What to produce
The expected output is each line in the data below that includes the string "will".

[Records contained in a dataset]
==========

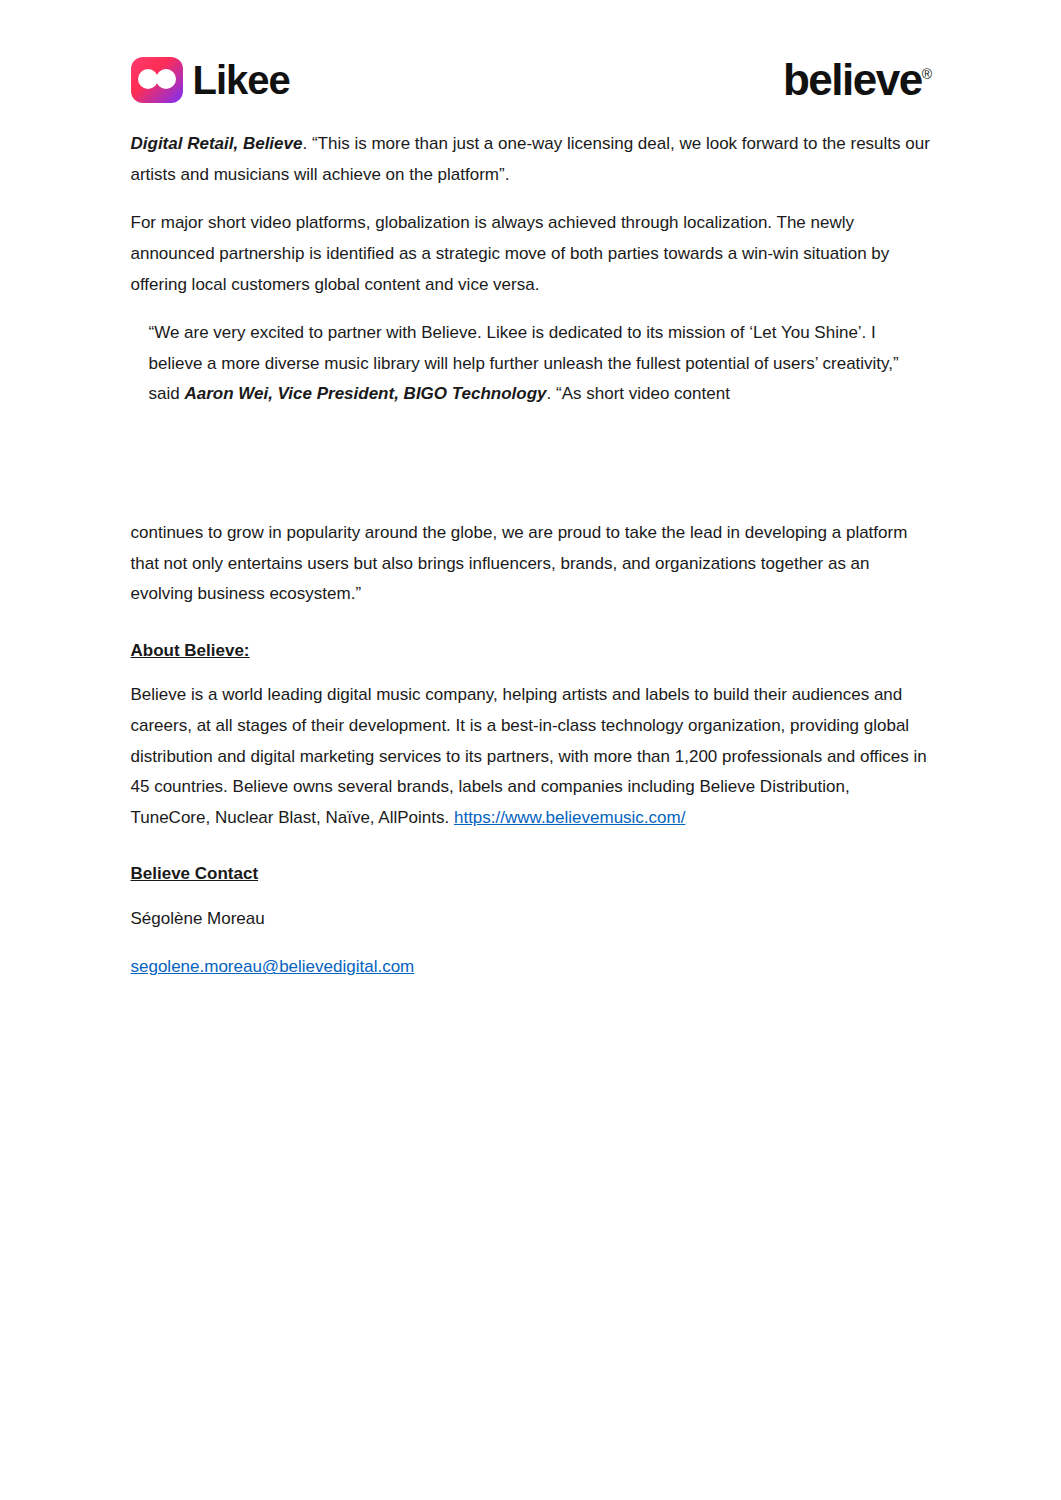Likee
believe®
Digital Retail, Believe. “This is more than just a one-way licensing deal, we look forward to the results our artists and musicians will achieve on the platform”.
For major short video platforms, globalization is always achieved through localization. The newly announced partnership is identified as a strategic move of both parties towards a win-win situation by offering local customers global content and vice versa.
“We are very excited to partner with Believe. Likee is dedicated to its mission of ‘Let You Shine’. I believe a more diverse music library will help further unleash the fullest potential of users’ creativity,” said Aaron Wei, Vice President, BIGO Technology. “As short video content
continues to grow in popularity around the globe, we are proud to take the lead in developing a platform that not only entertains users but also brings influencers, brands, and organizations together as an evolving business ecosystem.”
About Believe:
Believe is a world leading digital music company, helping artists and labels to build their audiences and careers, at all stages of their development. It is a best-in-class technology organization, providing global distribution and digital marketing services to its partners, with more than 1,200 professionals and offices in 45 countries. Believe owns several brands, labels and companies including Believe Distribution, TuneCore, Nuclear Blast, Naïve, AllPoints. https://www.believemusic.com/
Believe Contact
Ségolène Moreau
segolene.moreau@believedigital.com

==========

Task answer
Digital Retail, Believe. “This is more than just a one-way licensing deal, we look forward to the results our artists and musicians will achieve on the platform”.
“We are very excited to partner with Believe. Likee is dedicated to its mission of ‘Let You Shine’. I believe a more diverse music library will help further unleash the fullest potential of users’ creativity,” said Aaron Wei, Vice President, BIGO Technology. “As short video content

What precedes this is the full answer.